----- Material provided -----

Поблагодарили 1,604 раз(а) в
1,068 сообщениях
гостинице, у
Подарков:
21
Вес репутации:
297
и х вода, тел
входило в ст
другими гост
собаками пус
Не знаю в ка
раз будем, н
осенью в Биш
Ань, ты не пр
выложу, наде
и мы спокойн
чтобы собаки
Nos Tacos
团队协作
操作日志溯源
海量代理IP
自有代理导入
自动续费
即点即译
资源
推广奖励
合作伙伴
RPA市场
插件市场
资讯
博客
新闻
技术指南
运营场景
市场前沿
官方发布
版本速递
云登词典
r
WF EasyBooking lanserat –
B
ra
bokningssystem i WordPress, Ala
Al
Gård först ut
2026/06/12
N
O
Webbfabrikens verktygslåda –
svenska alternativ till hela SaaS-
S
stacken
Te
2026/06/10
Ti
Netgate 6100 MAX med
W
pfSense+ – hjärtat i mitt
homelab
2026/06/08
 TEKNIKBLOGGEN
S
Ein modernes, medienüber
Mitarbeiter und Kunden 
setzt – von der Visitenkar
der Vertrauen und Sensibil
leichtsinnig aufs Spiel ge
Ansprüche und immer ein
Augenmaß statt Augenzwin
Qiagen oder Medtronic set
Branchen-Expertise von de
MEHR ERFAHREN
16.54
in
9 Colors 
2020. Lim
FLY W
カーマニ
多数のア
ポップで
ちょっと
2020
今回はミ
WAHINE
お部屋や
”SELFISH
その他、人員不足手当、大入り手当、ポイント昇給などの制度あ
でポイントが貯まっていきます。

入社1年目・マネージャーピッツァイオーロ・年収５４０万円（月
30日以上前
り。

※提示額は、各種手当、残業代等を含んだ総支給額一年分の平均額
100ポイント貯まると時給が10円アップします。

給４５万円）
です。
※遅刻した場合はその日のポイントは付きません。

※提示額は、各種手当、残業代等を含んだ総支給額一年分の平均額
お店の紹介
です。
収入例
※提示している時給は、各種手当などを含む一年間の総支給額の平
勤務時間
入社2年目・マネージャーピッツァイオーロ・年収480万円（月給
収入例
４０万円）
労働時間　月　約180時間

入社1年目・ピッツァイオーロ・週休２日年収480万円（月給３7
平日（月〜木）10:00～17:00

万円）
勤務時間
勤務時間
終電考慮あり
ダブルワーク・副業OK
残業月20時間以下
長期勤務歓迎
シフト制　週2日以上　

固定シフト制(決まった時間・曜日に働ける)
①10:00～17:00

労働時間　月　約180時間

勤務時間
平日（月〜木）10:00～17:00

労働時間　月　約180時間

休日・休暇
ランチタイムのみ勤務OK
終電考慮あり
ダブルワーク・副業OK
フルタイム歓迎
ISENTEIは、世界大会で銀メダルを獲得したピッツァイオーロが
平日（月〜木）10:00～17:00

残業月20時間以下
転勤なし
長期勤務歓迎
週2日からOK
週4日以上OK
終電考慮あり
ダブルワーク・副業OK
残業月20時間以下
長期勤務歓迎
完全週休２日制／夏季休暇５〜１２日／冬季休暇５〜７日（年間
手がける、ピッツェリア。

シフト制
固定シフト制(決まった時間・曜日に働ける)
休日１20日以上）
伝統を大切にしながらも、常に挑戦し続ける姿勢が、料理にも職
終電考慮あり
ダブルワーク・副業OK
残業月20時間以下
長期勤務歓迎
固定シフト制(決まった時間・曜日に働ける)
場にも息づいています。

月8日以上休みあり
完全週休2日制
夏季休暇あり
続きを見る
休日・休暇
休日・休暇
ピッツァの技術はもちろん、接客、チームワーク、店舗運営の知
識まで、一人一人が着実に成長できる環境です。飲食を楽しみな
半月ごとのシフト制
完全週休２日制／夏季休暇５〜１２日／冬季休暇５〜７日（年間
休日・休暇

-----

Instruction ▸ Your answer should consist of the material above, written out word for word.

Answer box ▸
Поблагодарили 1,604 раз(а) в
1,068 сообщениях
гостинице, у
Подарков:
21
Вес репутации:
297
и х вода, тел
входило в ст
другими гост
собаками пус
Не знаю в ка
раз будем, н
осенью в Биш
Ань, ты не пр
выложу, наде
и мы спокойн
чтобы собаки
Nos Tacos
团队协作
操作日志溯源
海量代理IP
自有代理导入
自动续费
即点即译
资源
推广奖励
合作伙伴
RPA市场
插件市场
资讯
博客
新闻
技术指南
运营场景
市场前沿
官方发布
版本速递
云登词典
r
WF EasyBooking lanserat –
B
ra
bokningssystem i WordPress, Ala
Al
Gård först ut
2026/06/12
N
O
Webbfabrikens verktygslåda –
svenska alternativ till hela SaaS-
S
stacken
Te
2026/06/10
Ti
Netgate 6100 MAX med
W
pfSense+ – hjärtat i mitt
homelab
2026/06/08
 TEKNIKBLOGGEN
S
Ein modernes, medienüber
Mitarbeiter und Kunden 
setzt – von der Visitenkar
der Vertrauen und Sensibil
leichtsinnig aufs Spiel ge
Ansprüche und immer ein
Augenmaß statt Augenzwin
Qiagen oder Medtronic set
Branchen-Expertise von de
MEHR ERFAHREN
16.54
in
9 Colors 
2020. Lim
FLY W
カーマニ
多数のア
ポップで
ちょっと
2020
今回はミ
WAHINE
お部屋や
”SELFISH
その他、人員不足手当、大入り手当、ポイント昇給などの制度あ
でポイントが貯まっていきます。

入社1年目・マネージャーピッツァイオーロ・年収５４０万円（月
30日以上前
り。

※提示額は、各種手当、残業代等を含んだ総支給額一年分の平均額
100ポイント貯まると時給が10円アップします。

給４５万円）
です。
※遅刻した場合はその日のポイントは付きません。

※提示額は、各種手当、残業代等を含んだ総支給額一年分の平均額
お店の紹介
です。
収入例
※提示している時給は、各種手当などを含む一年間の総支給額の平
勤務時間
入社2年目・マネージャーピッツァイオーロ・年収480万円（月給
収入例
４０万円）
労働時間　月　約180時間

入社1年目・ピッツァイオーロ・週休２日年収480万円（月給３7
平日（月〜木）10:00～17:00

万円）
勤務時間
勤務時間
終電考慮あり
ダブルワーク・副業OK
残業月20時間以下
長期勤務歓迎
シフト制　週2日以上　

固定シフト制(決まった時間・曜日に働ける)
①10:00～17:00

労働時間　月　約180時間

勤務時間
平日（月〜木）10:00～17:00

労働時間　月　約180時間

休日・休暇
ランチタイムのみ勤務OK
終電考慮あり
ダブルワーク・副業OK
フルタイム歓迎
ISENTEIは、世界大会で銀メダルを獲得したピッツァイオーロが
平日（月〜木）10:00～17:00

残業月20時間以下
転勤なし
長期勤務歓迎
週2日からOK
週4日以上OK
終電考慮あり
ダブルワーク・副業OK
残業月20時間以下
長期勤務歓迎
完全週休２日制／夏季休暇５〜１２日／冬季休暇５〜７日（年間
手がける、ピッツェリア。

シフト制
固定シフト制(決まった時間・曜日に働ける)
休日１20日以上）
伝統を大切にしながらも、常に挑戦し続ける姿勢が、料理にも職
終電考慮あり
ダブルワーク・副業OK
残業月20時間以下
長期勤務歓迎
固定シフト制(決まった時間・曜日に働ける)
場にも息づいています。

月8日以上休みあり
完全週休2日制
夏季休暇あり
続きを見る
休日・休暇
休日・休暇
ピッツァの技術はもちろん、接客、チームワーク、店舗運営の知
識まで、一人一人が着実に成長できる環境です。飲食を楽しみな
半月ごとのシフト制
完全週休２日制／夏季休暇５〜１２日／冬季休暇５〜７日（年間
休日・休暇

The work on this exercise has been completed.